* _Your goal_:
Write out all of the data again, precisely as it appears.

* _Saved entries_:
○ ○ ○
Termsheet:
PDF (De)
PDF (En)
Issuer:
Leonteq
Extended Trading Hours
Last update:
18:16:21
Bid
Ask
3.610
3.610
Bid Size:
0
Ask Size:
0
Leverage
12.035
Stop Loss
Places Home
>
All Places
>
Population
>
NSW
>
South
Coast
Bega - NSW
○ ○ ○
* _Answer box_:
Termsheet:
PDF (De)
PDF (En)
Issuer:
Leonteq
Extended Trading Hours
Last update:
18:16:21
Bid
Ask
3.610
3.610
Bid Size:
0
Ask Size:
0
Leverage
12.035
Stop Loss
Places Home
>
All Places
>
Population
>
NSW
>
South
Coast
Bega - NSW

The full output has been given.